What the task requires
Copy the data as given. No line may be skipped.

***** Dataset excerpts

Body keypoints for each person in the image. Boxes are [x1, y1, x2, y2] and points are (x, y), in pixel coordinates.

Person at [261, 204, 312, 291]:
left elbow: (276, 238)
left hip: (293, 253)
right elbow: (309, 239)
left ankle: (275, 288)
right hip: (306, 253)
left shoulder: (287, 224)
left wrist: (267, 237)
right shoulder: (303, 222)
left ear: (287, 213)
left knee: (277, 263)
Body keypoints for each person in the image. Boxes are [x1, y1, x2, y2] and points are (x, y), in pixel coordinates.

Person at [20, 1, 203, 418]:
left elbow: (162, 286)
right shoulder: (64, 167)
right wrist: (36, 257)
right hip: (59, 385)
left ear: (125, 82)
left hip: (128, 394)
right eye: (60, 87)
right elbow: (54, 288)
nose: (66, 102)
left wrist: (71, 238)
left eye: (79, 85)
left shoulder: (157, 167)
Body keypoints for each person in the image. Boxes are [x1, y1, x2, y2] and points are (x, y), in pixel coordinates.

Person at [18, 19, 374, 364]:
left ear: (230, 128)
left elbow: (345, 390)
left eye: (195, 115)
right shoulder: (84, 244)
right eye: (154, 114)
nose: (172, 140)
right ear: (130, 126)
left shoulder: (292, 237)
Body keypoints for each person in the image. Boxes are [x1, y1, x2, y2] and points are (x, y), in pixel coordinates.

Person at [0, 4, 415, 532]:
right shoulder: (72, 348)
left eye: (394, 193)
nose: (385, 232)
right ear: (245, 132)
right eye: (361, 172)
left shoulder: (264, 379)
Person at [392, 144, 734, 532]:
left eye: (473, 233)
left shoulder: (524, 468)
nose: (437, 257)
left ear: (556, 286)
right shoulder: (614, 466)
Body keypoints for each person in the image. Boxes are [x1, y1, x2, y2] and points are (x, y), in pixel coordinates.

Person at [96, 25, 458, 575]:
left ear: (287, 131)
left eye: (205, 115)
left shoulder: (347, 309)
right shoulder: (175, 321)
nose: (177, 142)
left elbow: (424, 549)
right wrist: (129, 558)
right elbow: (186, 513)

**********

Response to the exercise
Body keypoints for each person in the image. Boxes are [x1, y1, x2, y2] and points are (x, y), in pixel coordinates.

Person at [261, 204, 312, 291]:
left elbow: (276, 238)
left hip: (293, 253)
right elbow: (309, 239)
left ankle: (275, 288)
right hip: (306, 253)
left shoulder: (287, 224)
left wrist: (267, 237)
right shoulder: (303, 222)
left ear: (287, 213)
left knee: (277, 263)
Body keypoints for each person in the image. Boxes are [x1, y1, x2, y2] and points are (x, y), in pixel coordinates.

Person at [20, 1, 203, 418]:
left elbow: (162, 286)
right shoulder: (64, 167)
right wrist: (36, 257)
right hip: (59, 385)
left ear: (125, 82)
left hip: (128, 394)
right eye: (60, 87)
right elbow: (54, 288)
nose: (66, 102)
left wrist: (71, 238)
left eye: (79, 85)
left shoulder: (157, 167)
Body keypoints for each person in the image. Boxes are [x1, y1, x2, y2] and points are (x, y), in pixel coordinates.

Person at [18, 19, 374, 364]:
left ear: (230, 128)
left elbow: (345, 390)
left eye: (195, 115)
right shoulder: (84, 244)
right eye: (154, 114)
nose: (172, 140)
right ear: (130, 126)
left shoulder: (292, 237)
Body keypoints for each person in the image. Boxes are [x1, y1, x2, y2] and points are (x, y), in pixel coordinates.

Person at [0, 4, 415, 532]:
right shoulder: (72, 348)
left eye: (394, 193)
nose: (385, 232)
right ear: (245, 132)
right eye: (361, 172)
left shoulder: (264, 379)
Person at [392, 144, 734, 532]:
left eye: (473, 233)
left shoulder: (524, 468)
nose: (437, 257)
left ear: (556, 286)
right shoulder: (614, 466)
Body keypoints for each person in the image. Boxes are [x1, y1, x2, y2] and points are (x, y), in pixel coordinates.

Person at [96, 25, 458, 575]:
left ear: (287, 131)
left eye: (205, 115)
left shoulder: (347, 309)
right shoulder: (175, 321)
nose: (177, 142)
left elbow: (424, 549)
right wrist: (129, 558)
right elbow: (186, 513)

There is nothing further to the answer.